In Osborne v. Phenix Ins. Co., supra [23 Utah 428, 64 P. 1104], it is said: “In regard to the second ground, it is alleged in the complaint that at the time the policy in this case was executed the agent who acted for the company was informed that there was another policy on the property. If that were so, and the jury must have so *451found, the company is estopped from denying, notwithstanding the provisions of the policy respecting other policies, its liability, on the ground that there was another policy on the property at the time the one in question was issued.”

I would affirm the judgment as it fixed liability on the plaintiff.

. NOC meaning “Not Otherwise Classified” and referred to stores selling miscellaneous items which couldn’t be classified under any one heading.

. Restatement, Contracts, Sec. 504; Williston on Contracts, Vol. 3, Sec. 1585; Philippine Sugar Estates Development Co. v. Government of the Phil. Islands, 247 U.S. 385, 389, 38 S.Ct. 513, 62 L. Ed. 1177; Griswold v.

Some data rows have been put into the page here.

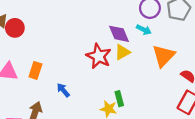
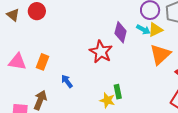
red circle: (15, 28) -> (37, 11), moved
purple diamond: (119, 34) -> (121, 32), turned 35
yellow triangle: (122, 52) -> (155, 30), moved

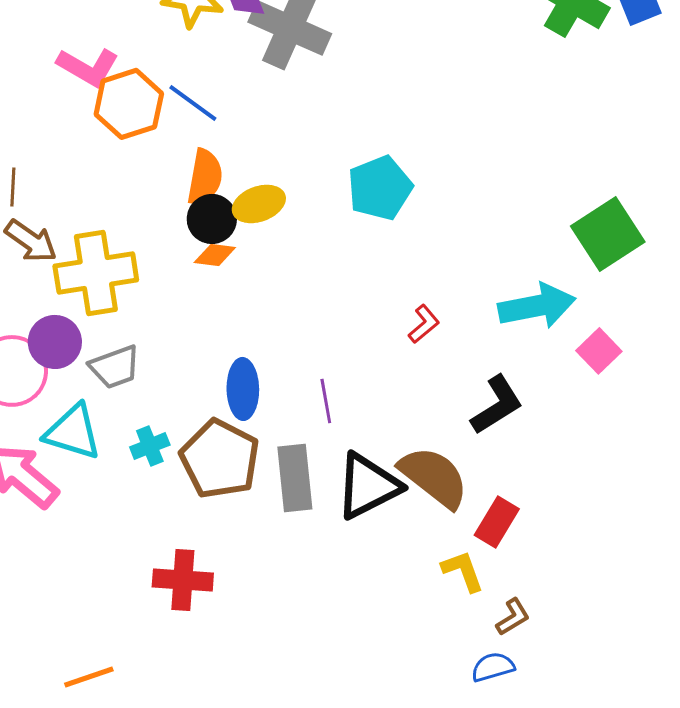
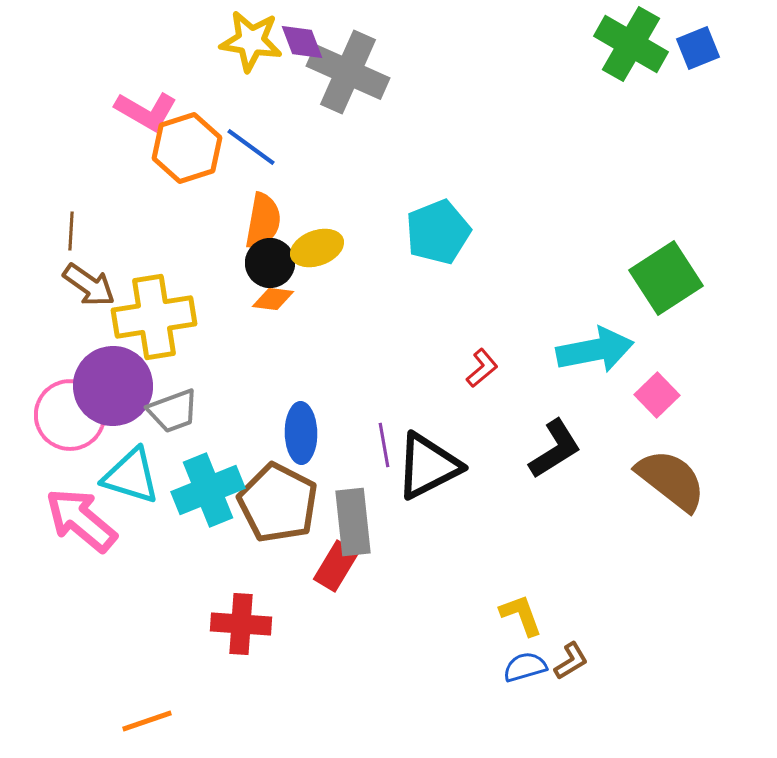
purple circle: (55, 342) -> (113, 386), size x1.5
cyan cross: (150, 446) -> (208, 490), size x1.8
brown semicircle: (434, 477) -> (671, 480), moved
black triangle: (368, 486) -> (428, 466), moved
red rectangle: (497, 522) -> (336, 566), moved
blue semicircle: (493, 667) -> (525, 667), moved

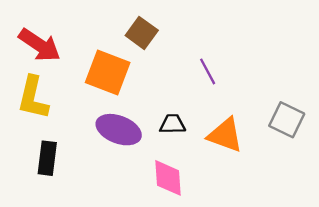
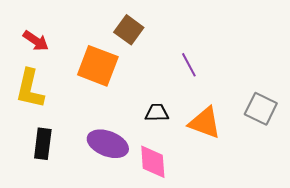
red arrow: (40, 45) -> (36, 41), size x0.7
purple ellipse: (119, 130) -> (108, 144), moved

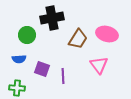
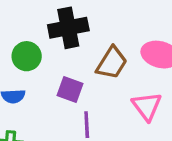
purple square: (42, 69) -> (70, 90), moved

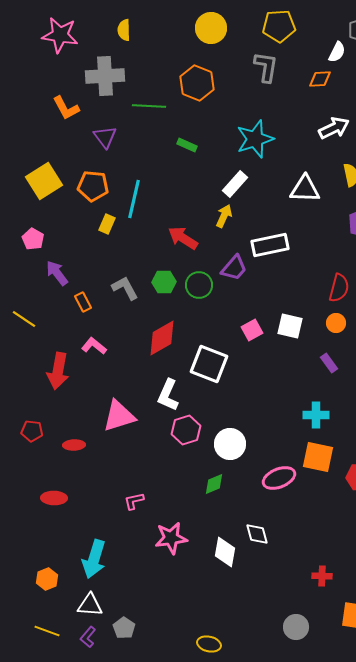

Hazard, 141 U.S. 260, 283, 11 S.Ct. 972, 35 L.Ed. 678; Shell Pet. Corp. v. Corn, 10 Cir., 54 F.2d 766, 769; Columbian Nat. Life Ins. Co. v. Black, 10 Cir., 35 F.2d 571, 573, 71 A.L.R. 128; Russell v. Shell Pet. Corp., 10 Cir., 66 F.2d 864, 866; Dietrich v. Retailers’ Fire Ins. Co., 137 Kan. 533, 21 P.2d 800, 904.